Look, I know he loved me in whatever way he could.  But knowing it in your head is not the same as feeling it in your heart.  Here was a man who was never really taught what that meant, was never given a model for what that should look like – his own parents were close-mouthed people who didn’t emote.  Whenever we would travel to see my grandparents in California, the visit was full of kids and cousins and aunts and uncles, but Grandma and Grandpa barely spoke.  Maybe it was just me.  Shit.  I don’t know.  My Grandma was an expert baker, and I am pretty sure that is how I inherited the cakes-and-pies gene.  I digress.  I am saying that my father came from somewhat abusive, stoic people and he learned how to be from them.  It was not close.  It was not loving.  It was not enough either.

So, through generations of alcoholism on my mother’s side and too many kids and a restrained depression-era love on my father’s, I grew up resentful.  A demonstrative child trapped in a sad, frustrated house with zero authentic emotions.  I started working at 16 part time.  I worked full time, all the time, from 18 on.  It’s just what you did then.  I did what I could to survive – I built strong AF walls, I built a fantastic Mind Palace, and I got the fuck out as soon as humanly possible.  Many mistakes were made.  Oh, and I also started drinking righteously at about 18.  Like mother, like daughter.  Anything to feel more loved.  Anything to feel more accepted, to feel cooler, to feel like I belonged somewhere.  Eventually, I thought that moving away to college would be the answer, and the necessary step in order to make college a thing in which I did more than dabble after spending 3 years out of high school starting classes and just dropping out eventually.  I remember that my father was always the one from whom I would ask to borrow money, with the admonition of “don’t tell your mother” – which is clearly fucked up in its own right.  I worked all through school, but still spent way out of my means.  I graduated.  I moved even farther away from my parents.  I got married.  I got divorced.  I then spent the next 10-odd years living within driving distance of them and basically doing whatever they needed me to do, whenever they asked.  Which led to what Brené Brown would call a small breakdown.  Which really looked more like

BREAKDOWN.

But what it led to was a few years of therapy (which, you know, never end really), and tough introspective work, and getting rid of shit that just did not serve me any longer.  What THAT led to was realizing that it is not just okay but fucking necessary to have boundaries.  Maybe sometimes what you or I might think as extreme boundaries.  I don’t know.  I just know that I didn’t want to wake up and be 60 and wonder what the fuck I had done, spending 20+ years of my life taking care of my aging parents.  For some, I know that it is in the blood.  For some, I know that it is duty.  For me, it doesn’t work.  And I had already spent 10 of those 20+ years doing a thing I didn’t want to do.  He died after suffering 6 months with a growing brain tumor, and I cried at the ceremony at the National Cemetery – but mostly because a 21-gun salute was a symbolic event that produced a visceral reaction.  At least it did for me.  None of this means (I must keep telling myself) that I am devoid of compassion for my parents.  I am not.  I was not.  But I am also not a bottomless well from which to draw, leaving nothing left for myself.
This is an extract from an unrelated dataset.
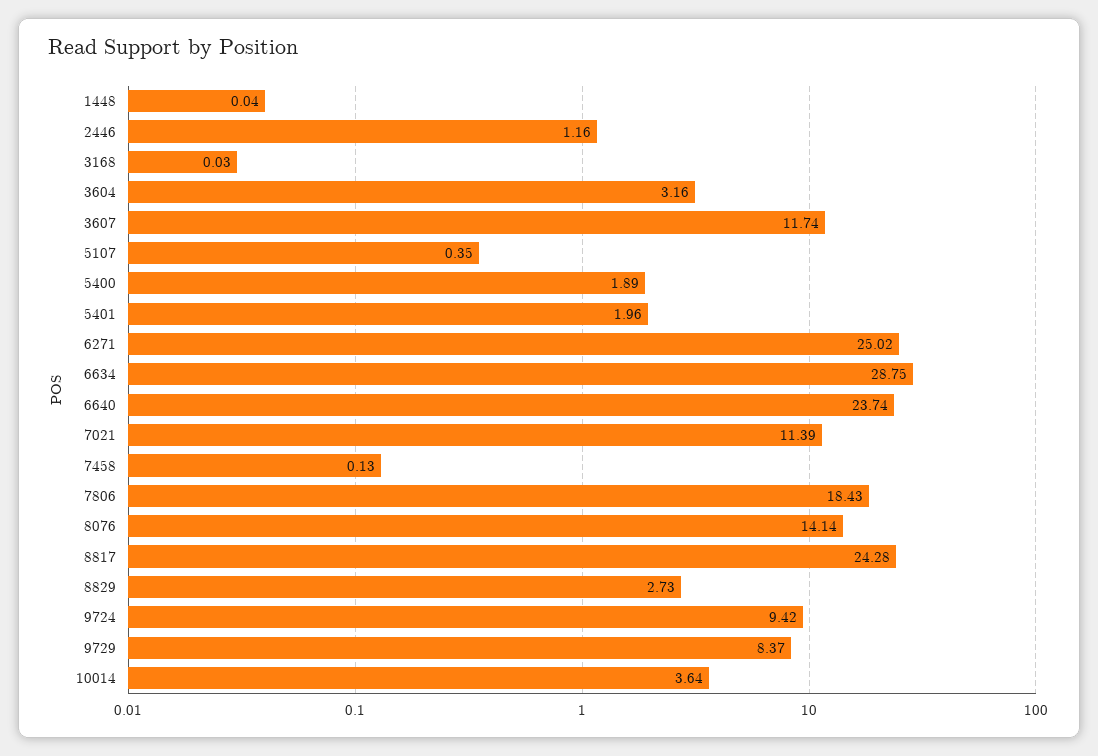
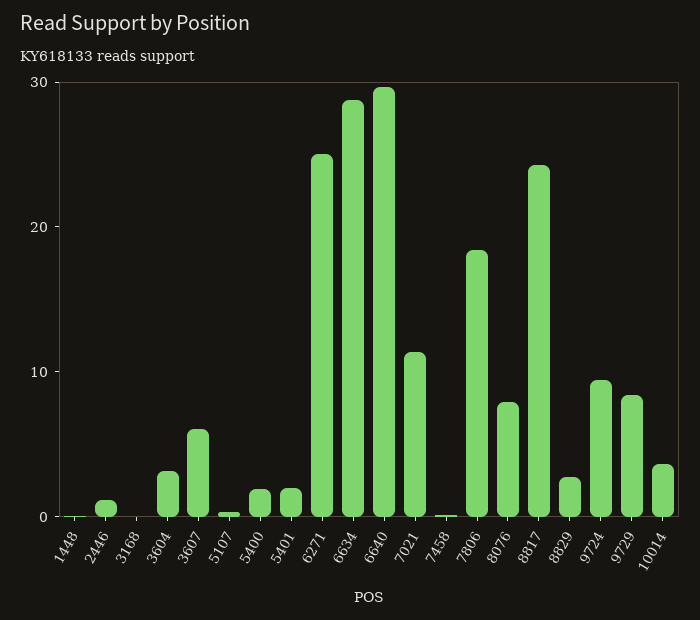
3607: 11.74 -> 6
6640: 23.74 -> 30
8076: 14.14 -> 8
I don’t really know how to wrap this up.  My feelings about my father – his life and his death and my intersection with those events – are complicated.  I loved him out of duty.  I am jealous when I talk to other friends who have lost their fathers.  They feel a gaping hole in their lives that they cannot fill, not with all the soil on this earth or all the other earths.  I don’t have this hole.  I have a weird, smoke-like vapor passing through.  But I will say that I think he watches me.  In Texas, he was a blue jay.  Here, he is jets.  Fucking loud, all-the-time Marine training jets up by where I work.  They rattle the windows and shake the ground, letting me know he’s here.  I look up to the deafening sky when they pass over and say out loud, “thanks Dad.”

I don’t know how I mean it when I say it.